卷积神经网络与混沌理论在滚动轴承故障诊断中的应用

APPLICATION OF CONVOLUTIONAL NEURAL NETWORK AND CHAOS THEORY IN FAULT DIAGNOSIS OF ROLLING BEARINGS

为解决传统方法在判断轴承所处故障类型中因信号非线性强导致误判与错判,基于混沌理论,采用相空间重构法(Phase Space Reconstruction,PSR)还原系统动力学特性,通过卷积神经网络(Convolution Neural Network,CNN)学习并提取混沌序列中有效非线性信息,提出PSR-CNN智能故障诊断方法,并可视化吸引子轨迹,分析各故障信号非线性特性。以滚动轴承实验数据为研究对象,采用PSR-CNN方法进行轴承早期故障分析与诊断。结果表明:早期微弱故障信号因噪声干扰其吸引子轨迹不具备故障代表性;经CNN学习并提取有效非线性信息后,吸引子轨迹具有显著混沌特征,并呈故障可分状;采用PSR-CNN的故障诊断方法相比基于时域、频域所建立的CNN诊断模型具有更高的准确度与更好的泛化性能,且在收敛速度与稳定性方面均有较大优势。

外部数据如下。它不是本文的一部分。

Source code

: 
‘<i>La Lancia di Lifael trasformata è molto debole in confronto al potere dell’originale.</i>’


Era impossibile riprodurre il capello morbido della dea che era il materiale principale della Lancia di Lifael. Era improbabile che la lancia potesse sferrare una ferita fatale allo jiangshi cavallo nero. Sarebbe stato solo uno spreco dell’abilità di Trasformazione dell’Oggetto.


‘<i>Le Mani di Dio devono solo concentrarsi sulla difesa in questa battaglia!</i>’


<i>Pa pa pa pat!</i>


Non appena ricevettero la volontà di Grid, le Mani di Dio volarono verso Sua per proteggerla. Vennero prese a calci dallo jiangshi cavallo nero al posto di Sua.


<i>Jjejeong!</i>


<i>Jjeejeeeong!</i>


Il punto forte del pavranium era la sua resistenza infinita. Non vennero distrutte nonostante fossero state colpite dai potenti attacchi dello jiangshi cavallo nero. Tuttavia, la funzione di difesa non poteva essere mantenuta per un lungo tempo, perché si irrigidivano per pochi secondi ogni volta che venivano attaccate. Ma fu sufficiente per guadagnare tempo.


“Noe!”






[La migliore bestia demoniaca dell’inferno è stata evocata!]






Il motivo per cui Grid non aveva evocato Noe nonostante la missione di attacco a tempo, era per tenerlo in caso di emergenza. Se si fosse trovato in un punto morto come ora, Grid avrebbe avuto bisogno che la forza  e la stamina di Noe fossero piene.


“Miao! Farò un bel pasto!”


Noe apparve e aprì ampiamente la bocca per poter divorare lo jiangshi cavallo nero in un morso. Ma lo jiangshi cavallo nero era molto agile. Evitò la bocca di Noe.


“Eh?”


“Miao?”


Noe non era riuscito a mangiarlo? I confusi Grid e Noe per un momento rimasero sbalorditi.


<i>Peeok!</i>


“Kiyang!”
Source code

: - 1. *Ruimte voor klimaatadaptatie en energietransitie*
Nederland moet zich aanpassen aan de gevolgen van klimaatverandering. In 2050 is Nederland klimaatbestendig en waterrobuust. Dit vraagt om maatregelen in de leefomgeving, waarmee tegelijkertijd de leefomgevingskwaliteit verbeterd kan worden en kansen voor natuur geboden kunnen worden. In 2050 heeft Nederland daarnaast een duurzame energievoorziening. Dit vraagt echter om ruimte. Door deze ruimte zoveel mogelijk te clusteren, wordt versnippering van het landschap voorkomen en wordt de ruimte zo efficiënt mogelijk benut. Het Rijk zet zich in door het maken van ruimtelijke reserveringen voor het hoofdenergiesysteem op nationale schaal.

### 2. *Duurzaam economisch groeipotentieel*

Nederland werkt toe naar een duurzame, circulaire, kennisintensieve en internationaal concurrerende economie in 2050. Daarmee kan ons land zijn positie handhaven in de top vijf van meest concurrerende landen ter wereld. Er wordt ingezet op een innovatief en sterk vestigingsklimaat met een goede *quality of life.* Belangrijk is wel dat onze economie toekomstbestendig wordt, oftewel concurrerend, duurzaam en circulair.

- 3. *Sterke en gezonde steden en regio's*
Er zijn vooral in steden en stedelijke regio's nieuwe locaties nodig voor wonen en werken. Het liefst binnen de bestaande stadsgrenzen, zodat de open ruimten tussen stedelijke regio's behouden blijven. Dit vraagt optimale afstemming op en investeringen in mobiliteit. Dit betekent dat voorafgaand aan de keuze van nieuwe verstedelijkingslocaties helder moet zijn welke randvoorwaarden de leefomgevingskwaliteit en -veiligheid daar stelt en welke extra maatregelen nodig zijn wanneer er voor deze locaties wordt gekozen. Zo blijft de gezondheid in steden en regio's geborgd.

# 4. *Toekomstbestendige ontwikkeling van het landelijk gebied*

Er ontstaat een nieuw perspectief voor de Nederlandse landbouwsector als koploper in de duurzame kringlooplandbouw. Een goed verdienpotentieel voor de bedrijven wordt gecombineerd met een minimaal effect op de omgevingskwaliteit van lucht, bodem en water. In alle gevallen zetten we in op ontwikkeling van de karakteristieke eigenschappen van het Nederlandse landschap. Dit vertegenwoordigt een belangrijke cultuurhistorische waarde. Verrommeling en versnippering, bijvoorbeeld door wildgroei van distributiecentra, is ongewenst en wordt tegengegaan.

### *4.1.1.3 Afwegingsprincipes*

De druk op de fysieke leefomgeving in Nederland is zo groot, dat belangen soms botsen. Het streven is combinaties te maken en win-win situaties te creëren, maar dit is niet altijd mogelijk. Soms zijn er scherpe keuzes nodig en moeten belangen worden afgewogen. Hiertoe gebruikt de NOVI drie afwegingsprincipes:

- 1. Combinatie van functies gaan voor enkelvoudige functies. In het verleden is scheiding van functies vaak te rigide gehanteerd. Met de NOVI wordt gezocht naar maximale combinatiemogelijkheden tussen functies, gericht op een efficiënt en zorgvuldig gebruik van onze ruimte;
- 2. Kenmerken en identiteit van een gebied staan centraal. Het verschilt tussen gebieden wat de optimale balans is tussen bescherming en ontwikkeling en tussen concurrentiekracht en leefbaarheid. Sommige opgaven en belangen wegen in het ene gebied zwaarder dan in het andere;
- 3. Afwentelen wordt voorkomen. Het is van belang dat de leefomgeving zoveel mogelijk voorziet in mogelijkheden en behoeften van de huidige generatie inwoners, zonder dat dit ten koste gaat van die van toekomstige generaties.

In order to solve the traditional methods in the process of judging the fault type of the bearing caused by signal strongly nonlinear misjudgment wrongly, based on the chaos theory, the phase space reconstruction method(PSR) is used to restore the system dynamics characteristics and the convolution neural network(CNN) is used to learn and extract the effective nonlinear information from the chaotic sequence, proposes the PSR-CNN intelligent fault diagnosis method, visualizes the attractor trajectory, and analyzes the nonlinear characteristics of each fault signal. Taking the experimental data of rolling bearings as the research object, the PSR-CNN method is used to analyze and diagnose early bearing faults. The results show that the attractor trajectory of the early weak fault signal is not representative of the fault due to noise interference;after learning by CNN and extracting effective nonlinear information, the attractor trajectory has significant chaotic characteristics and shows a fault separable state. The fault diagnosis method using PSR-CNN has higher accuracy and better generalization performance than the CNN diagnosis model based on the time domain and frequency domain, and has greater advantages in convergence speed and stability.